**EXERCISE REQUIREMENTS:** Copy all the entries below, switching every "series" to "data series" and changing nothing else. Leave out the pictures.

**RECORDS SHOWN:**
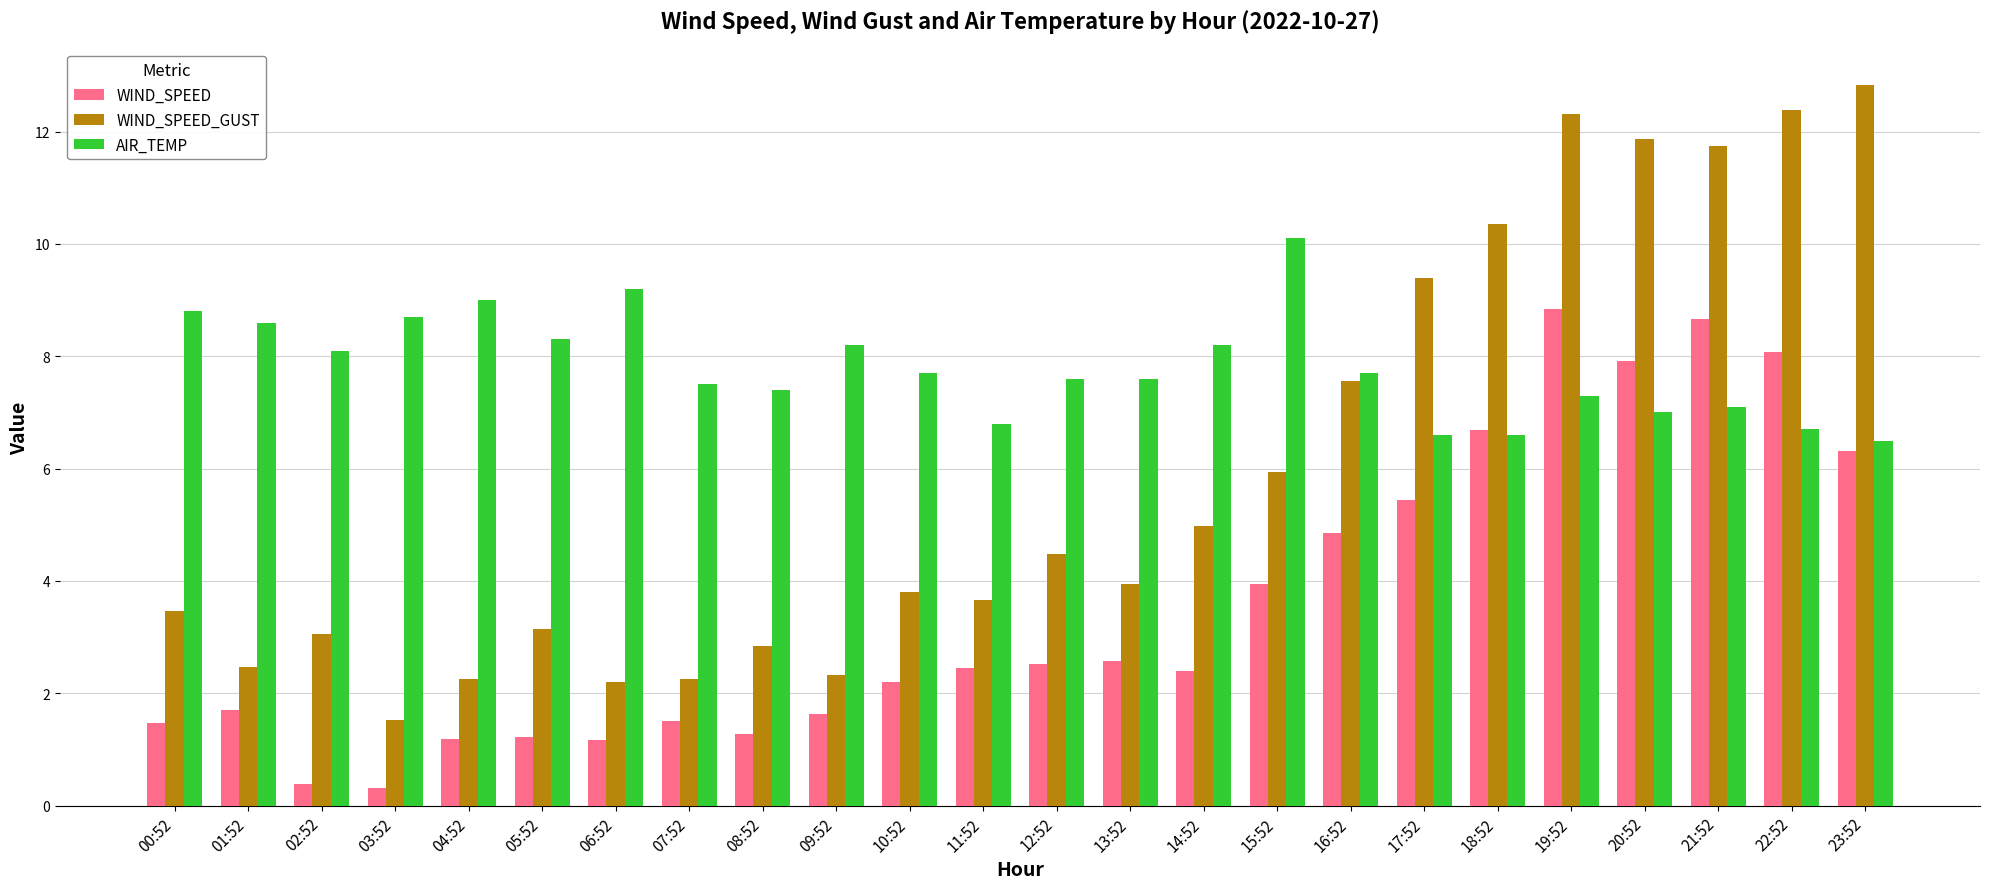

Is the value of AIR_TEMP at 14:52 greater than the value of WIND_SPEED_GUST at 08:52?

Yes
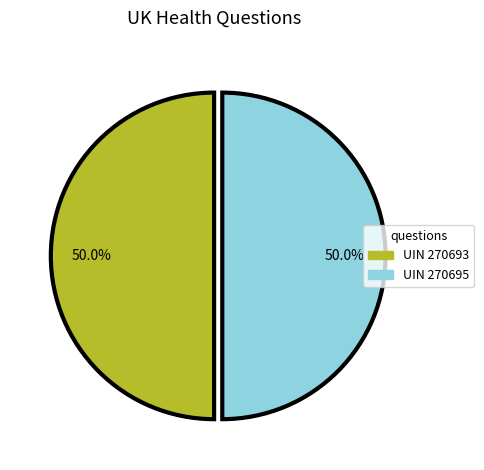

What is the largest slice in the pie chart?

270695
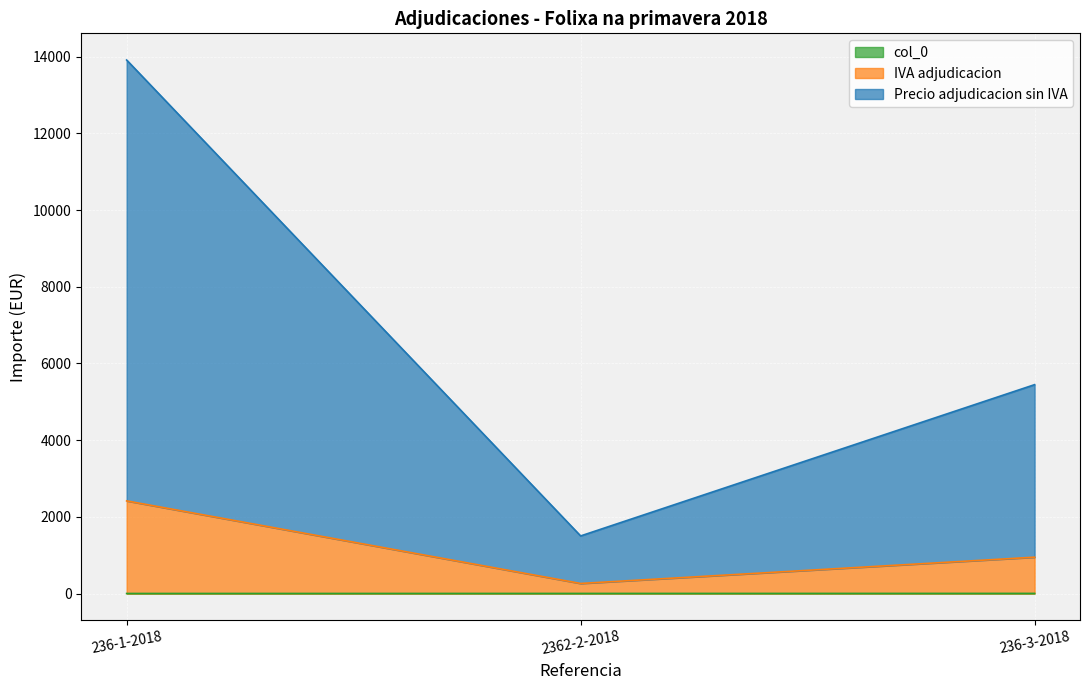

At which category is the sum across all series the highest?

236-1-2018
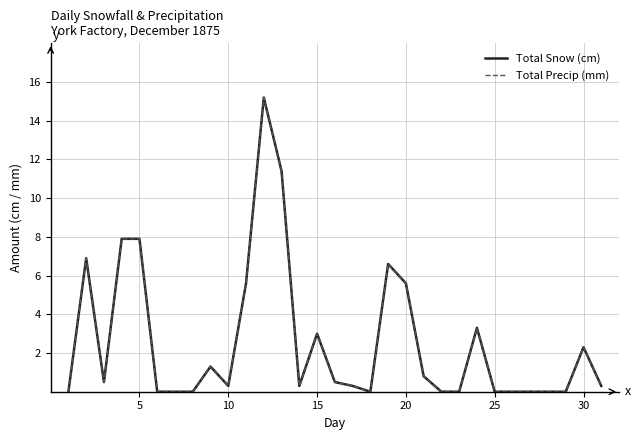

Does the chart display data point markers on the line(s)?

No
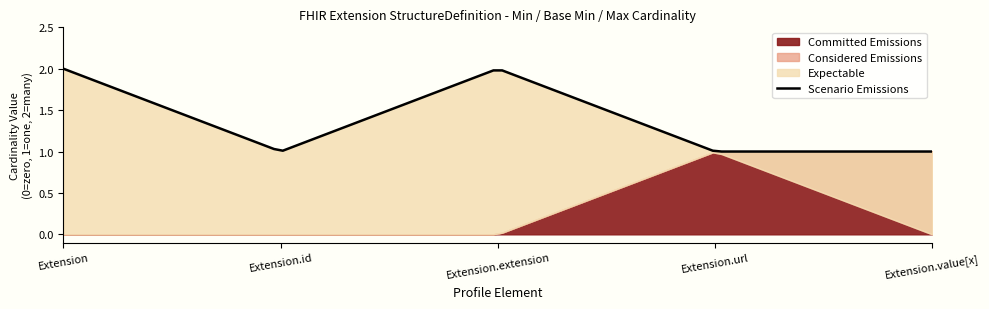

True or false: Scenario Emissions has more than 2 points higher than both neighbors.

False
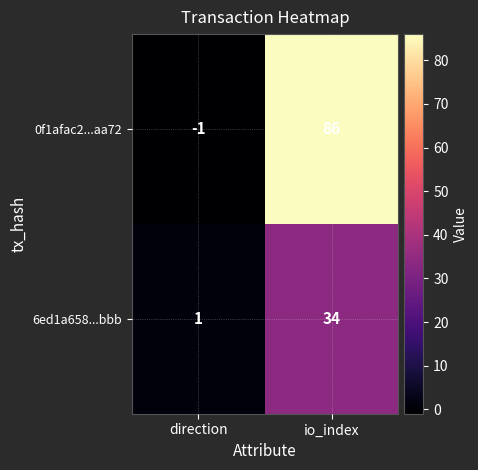

The value of 0f1afac2...aa72 at direction is -1. True or false?

True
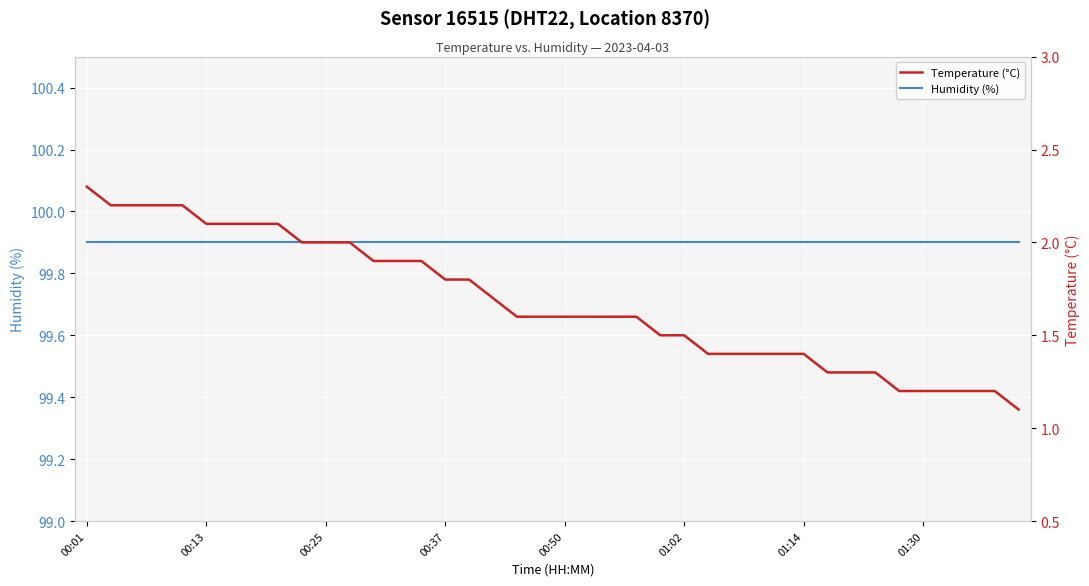

At which category does the chart reach its peak across all series?

00:01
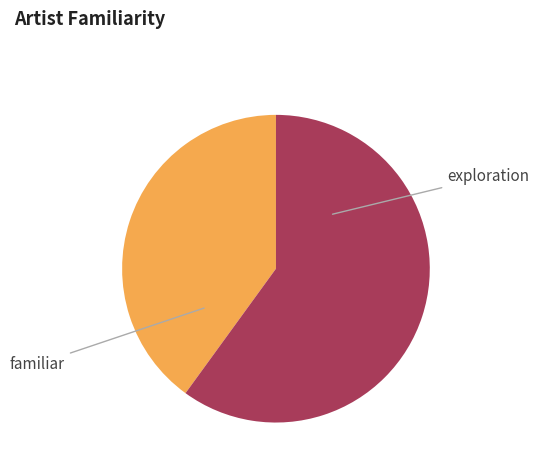

Count the number of slices in the pie.

2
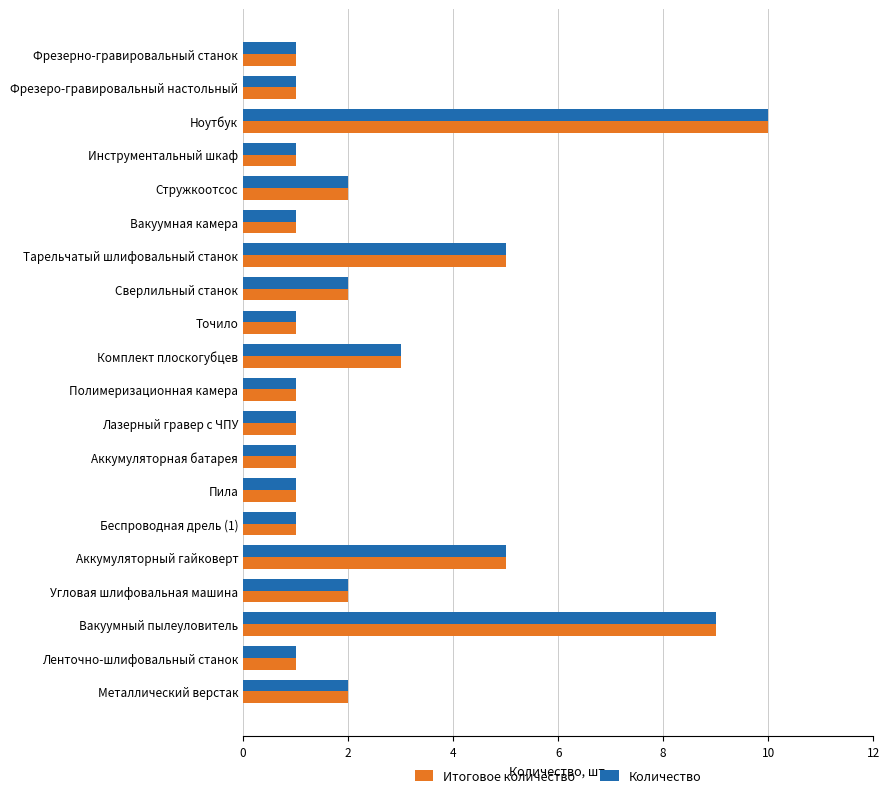

How many Количество values are between 1 and 3?

16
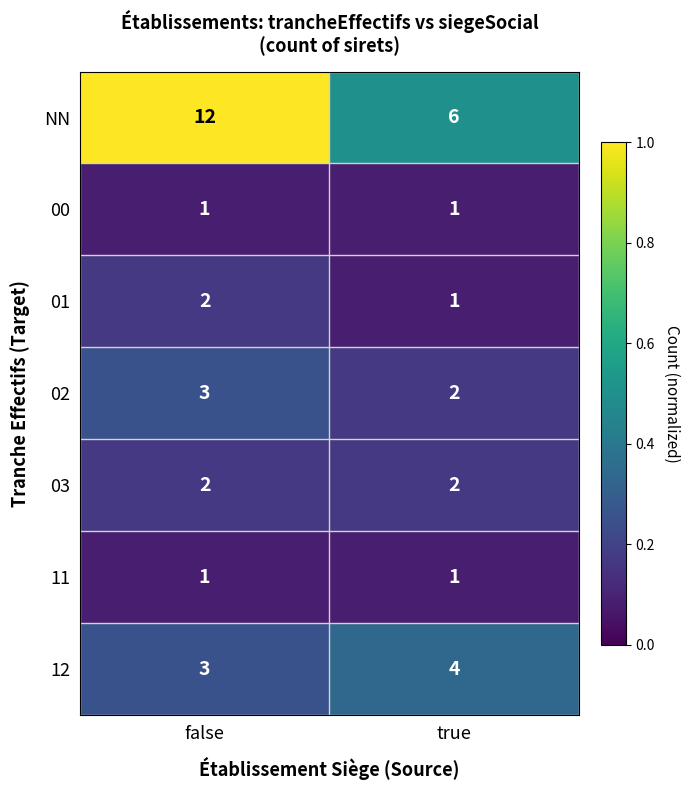

What is the difference between the highest and lowest values at true?

5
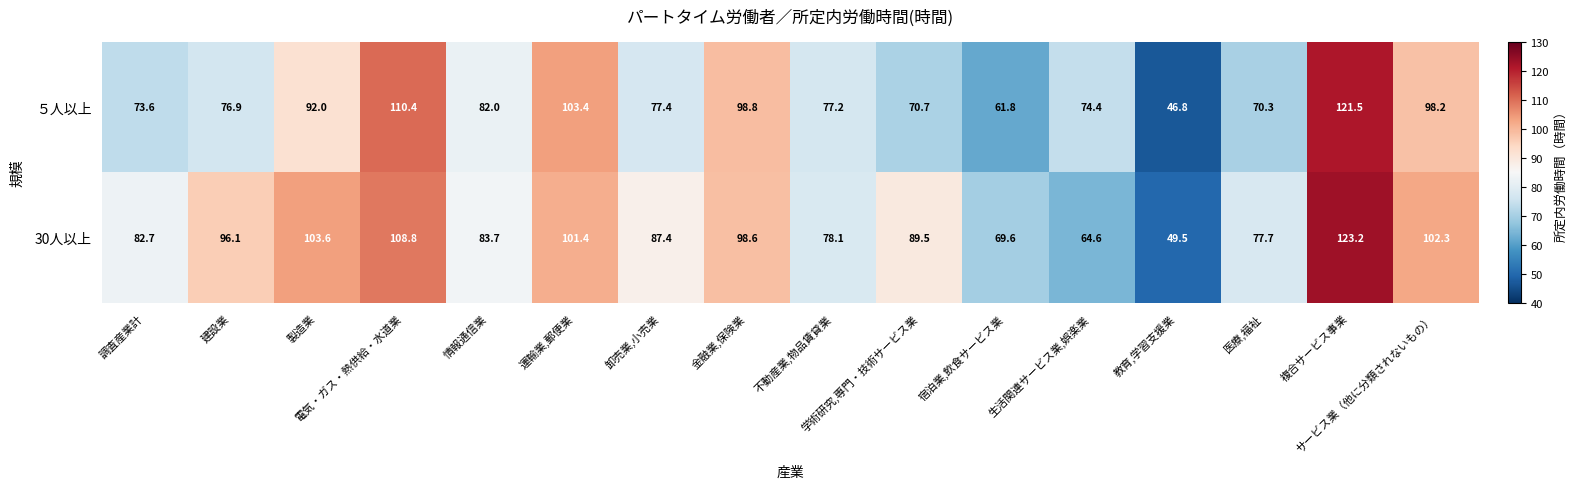

Which series has the largest range (max minus min)?

５人以上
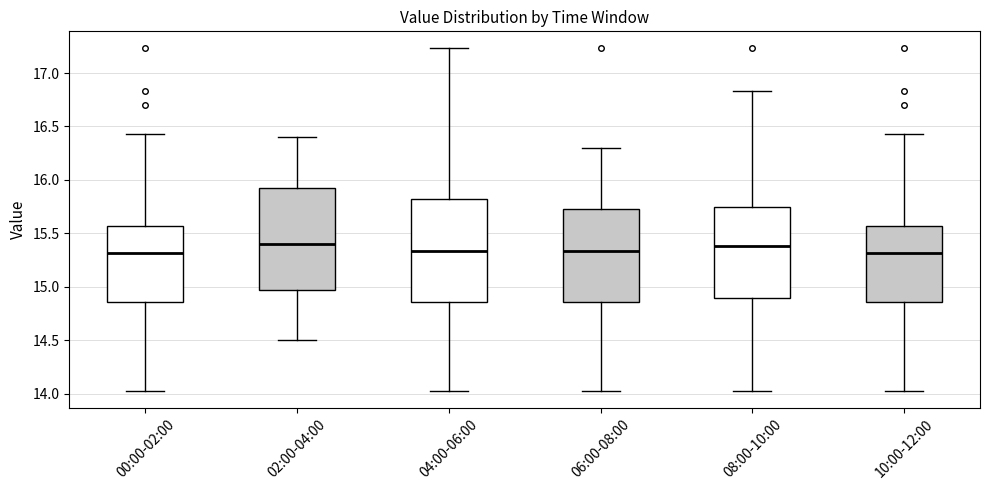

Reading left to right, read every box against the y-axis: the position of its median line, the range the box covers, and the ends of its whiskers. The values are not printed on the chart, so give them approximately, as read against the axis.

00:00-02:00: median 15.30, box 14.85 to 15.55, whiskers 14.05 to 16.45
02:00-04:00: median 15.40, box 15.00 to 15.95, whiskers 14.50 to 16.40
04:00-06:00: median 15.35, box 14.85 to 15.80, whiskers 14.05 to 17.25
06:00-08:00: median 15.35, box 14.85 to 15.75, whiskers 14.05 to 16.30
08:00-10:00: median 15.40, box 14.90 to 15.75, whiskers 14.05 to 16.85
10:00-12:00: median 15.30, box 14.85 to 15.55, whiskers 14.05 to 16.45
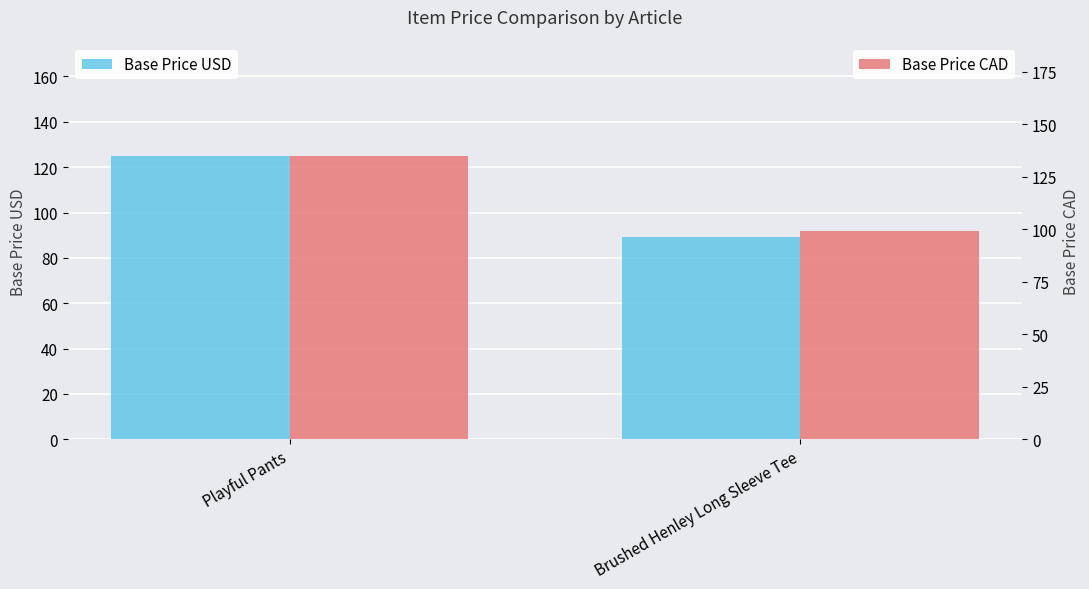

Reading left to right, list all the values displayed in this chart.

Base Price USD: 125	89
Base Price CAD: 135	99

**RESULT FOR THIS EXERCISE:**
Is the value of AIR_TEMP at 14:52 greater than the value of WIND_SPEED_GUST at 08:52?

Yes

What is the largest slice in the pie chart?

270695

At which category is the sum across all data series the highest?

236-1-2018

Does the chart display data point markers on the line(s)?

No

True or false: Scenario Emissions has more than 2 points higher than both neighbors.

False

The value of 0f1afac2...aa72 at direction is -1. True or false?

True

At which category does the chart reach its peak across all data series?

00:01

Count the number of slices in the pie.

2

How many Количество values are between 1 and 3?

16

What is the difference between the highest and lowest values at true?

5

Which data series has the largest range (max minus min)?

５人以上

Reading left to right, read every box against the y-axis: the position of its median line, the range the box covers, and the ends of its whiskers. The values are not printed on the chart, so give them approximately, as read against the axis.

00:00-02:00: median 15.30, box 14.85 to 15.55, whiskers 14.05 to 16.45
02:00-04:00: median 15.40, box 15.00 to 15.95, whiskers 14.50 to 16.40
04:00-06:00: median 15.35, box 14.85 to 15.80, whiskers 14.05 to 17.25
06:00-08:00: median 15.35, box 14.85 to 15.75, whiskers 14.05 to 16.30
08:00-10:00: median 15.40, box 14.90 to 15.75, whiskers 14.05 to 16.85
10:00-12:00: median 15.30, box 14.85 to 15.55, whiskers 14.05 to 16.45

Reading left to right, list all the values displayed in this chart.

Base Price USD: 125	89
Base Price CAD: 135	99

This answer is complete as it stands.